Article: Showing up for friends with (or without) kids

i appreciated the way this piece highlighted the barriers to connection and some suggestions on how to work with them:

1.) Most people feel left behind in some way — no matter what their life is like

2.) People need and want help, and people need and want to provide help

3.) Incredibly Bad at Communicating with One Another

4.) Bourgeois American Culture and White Supremacy are all about the myths of self-reliance and perfection

5.) Because we are so bad at asking for and receiving help, we need scripts and plans

6.) Friendship, care, and community-building is periodically no fun at all. It’s un-optimizable. You can’t put it in your resume. You can’t buy it, or hack it, or fast-track it. But its value is beyond measure.

Some of the suggestions:

(for those with kids) If you’re scared of how your kid might behave around your friend, make that known.

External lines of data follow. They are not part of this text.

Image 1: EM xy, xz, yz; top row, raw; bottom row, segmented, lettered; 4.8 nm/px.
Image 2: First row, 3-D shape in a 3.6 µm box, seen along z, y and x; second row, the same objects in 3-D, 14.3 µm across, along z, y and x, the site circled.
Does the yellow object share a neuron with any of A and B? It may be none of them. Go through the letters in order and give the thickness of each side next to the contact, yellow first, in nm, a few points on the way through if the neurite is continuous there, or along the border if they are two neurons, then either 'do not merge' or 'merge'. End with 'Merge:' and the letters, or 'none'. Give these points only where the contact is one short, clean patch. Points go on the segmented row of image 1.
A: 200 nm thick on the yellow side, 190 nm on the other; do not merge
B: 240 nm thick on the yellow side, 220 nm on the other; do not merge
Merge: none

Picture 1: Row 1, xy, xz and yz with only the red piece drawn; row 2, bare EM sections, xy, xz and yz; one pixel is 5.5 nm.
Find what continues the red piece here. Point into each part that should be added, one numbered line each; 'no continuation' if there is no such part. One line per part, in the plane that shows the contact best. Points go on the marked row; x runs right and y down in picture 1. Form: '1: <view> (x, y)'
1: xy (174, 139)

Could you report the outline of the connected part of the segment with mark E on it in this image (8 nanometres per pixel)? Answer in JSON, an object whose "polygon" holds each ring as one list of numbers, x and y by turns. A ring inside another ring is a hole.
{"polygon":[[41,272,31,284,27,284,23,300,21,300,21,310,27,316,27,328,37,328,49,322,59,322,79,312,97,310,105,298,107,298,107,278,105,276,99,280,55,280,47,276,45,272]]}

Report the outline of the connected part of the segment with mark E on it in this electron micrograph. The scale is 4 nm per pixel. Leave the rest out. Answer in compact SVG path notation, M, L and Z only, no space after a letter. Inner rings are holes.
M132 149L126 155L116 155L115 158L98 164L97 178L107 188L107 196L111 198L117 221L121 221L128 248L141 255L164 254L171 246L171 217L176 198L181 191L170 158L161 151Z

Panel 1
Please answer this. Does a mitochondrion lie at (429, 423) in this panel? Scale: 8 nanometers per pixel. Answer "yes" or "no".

It will make you feel better, and ideally you’ll be able to talk about why that fear exists, and how to soothe it.

(for those who are child-free) If your friends have just had a baby: they don’t need help with the baby; they need help with the rest of their lives. This is the time to leave the bag of groceries on their stoop, to show up and clean the kitchen while they shower, to take their car to get the oil changed. Offer very specific ways that you will help and when you will be there to do it, because they are too exhausted to schedule anything or even imagine what they need.